■ **Data shown**:
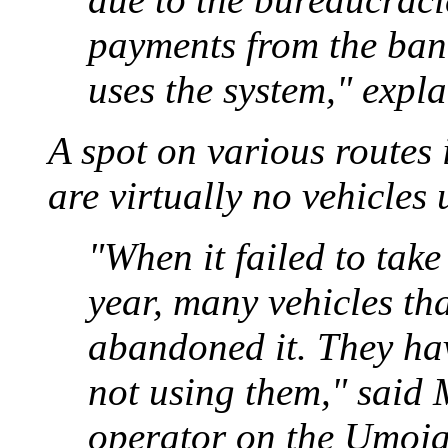
payments from the ban
uses the system," expl
A spot on various routes i
are virtually no vehicles 
"When it failed to tak
year, many vehicles tha
abandoned it. They hav
not using them," said
operator on the Umoja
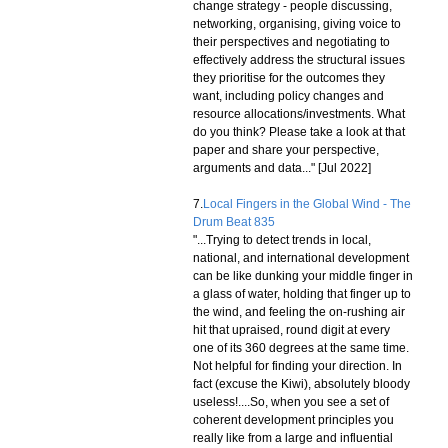
change strategy - people discussing,
networking, organising, giving voice to
their perspectives and negotiating to
effectively address the structural issues
they prioritise for the outcomes they
want, including policy changes and
resource allocations/investments. What
do you think? Please take a look at that
paper and share your perspective,
arguments and data..." [Jul 2022]
7.
Local Fingers in the Global Wind - The
Drum Beat 835
"...Trying to detect trends in local,
national, and international development
can be like dunking your middle finger in
a glass of water, holding that finger up to
the wind, and feeling the on-rushing air
hit that upraised, round digit at every
one of its 360 degrees at the same time.
Not helpful for finding your direction. In
fact (excuse the Kiwi), absolutely bloody
useless!....So, when you see a set of
coherent development principles you
really like from a large and influential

■ **Exercise**: All of the records above are to be printed exactly, with every picture omitted.

■ **Result for this exercise**:
payments from the ban
uses the system," expl
A spot on various routes i
are virtually no vehicles 
"When it failed to tak
year, many vehicles tha
abandoned it. They hav
not using them," said
operator on the Umoja
change strategy - people discussing,
networking, organising, giving voice to
their perspectives and negotiating to
effectively address the structural issues
they prioritise for the outcomes they
want, including policy changes and
resource allocations/investments. What
do you think? Please take a look at that
paper and share your perspective,
arguments and data..." [Jul 2022]
7.
Local Fingers in the Global Wind - The
Drum Beat 835
"...Trying to detect trends in local,
national, and international development
can be like dunking your middle finger in
a glass of water, holding that finger up to
the wind, and feeling the on-rushing air
hit that upraised, round digit at every
one of its 360 degrees at the same time.
Not helpful for finding your direction. In
fact (excuse the Kiwi), absolutely bloody
useless!....So, when you see a set of
coherent development principles you
really like from a large and influential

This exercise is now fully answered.